Philip McHugh December 8th 2022 - 2 minute read

The euro enjoyed upbeat economic data yesterday morning, but struggled to hold its gains following troubling rhetoric from Russian President Vladimir Putin.

This morning, Sterling is softening across the board. GBP/EUR is ticking lower at €1.1583 while GBP/USD and GBP/CAD are both down at $1.2165 and CA$1.6637, respectively. GBP/AUD and GBP/NZD are also softer, trading at AU$1.8109 and NZ$1.9156.

Today, speeches from European Central Bank (ECB) President Christine Lagarde are in focus. With the ECB interest rate decision due next week, her comments could have a big impact on EUR.

What’s been happening?

The pound strengthened yesterday amid news that the UK and US have signed a new deal to double American gas exports to Britain. The hope is that by increasing supply from the US, the UK will be less exposed to further supply and price shocks in Europe.

Meanwhile, the euro also firmed in early trade after German industrial production and Eurozone third-quarter GDP growth printed higher than market estimates.

However, comments from Vladimir Putin trimmed EUR’s gains in the afternoon. Putin said the war in Ukraine would likely be a ‘lengthy process’ and warned of a ‘growing’ nuclear threat.

Although these geopolitical worries weighed on the market mood, the safe-haven US dollar weakened. Falling US Treasury yields dragged the ‘greenback’ lower.

What’s coming up?

The focus for EUR investors today will be the first of two speeches from European Central Bank President Lagarde.

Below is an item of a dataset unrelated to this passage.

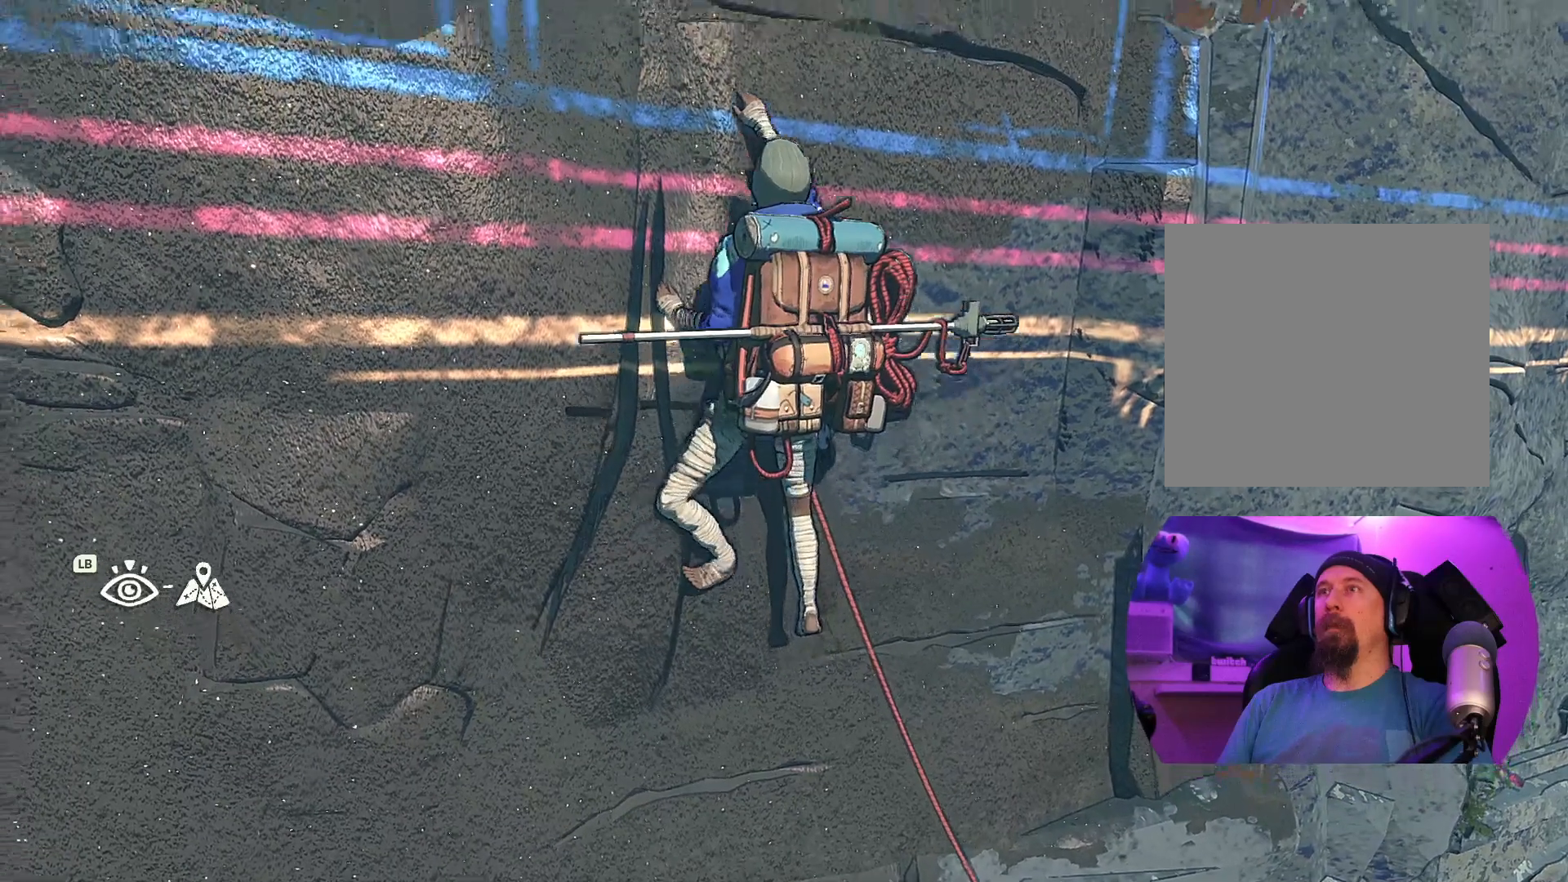
{"buttons": [], "left_stick": "up", "right_stick": "center", "events": [[417, "left_stick", "up"]]}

Speaking ahead of the ECB’s interest rate decision next week, and following last week’s larger-than-expected cooldown in Eurozone inflation, Lagarde could have a significant impact on the single currency. Will dovish comments dent the euro?

Meanwhile, the UK’s lack of data continues. As a result, Sterling will likely continue to trade on domestic developments.

As for the US dollar, the latest initial jobless claims figures from America could drive movement. The ‘greenback’ could stumble if unemployment claims rise more than forecast.

Other than this, risk appetite could affect both the safer US dollar and the riskier pound.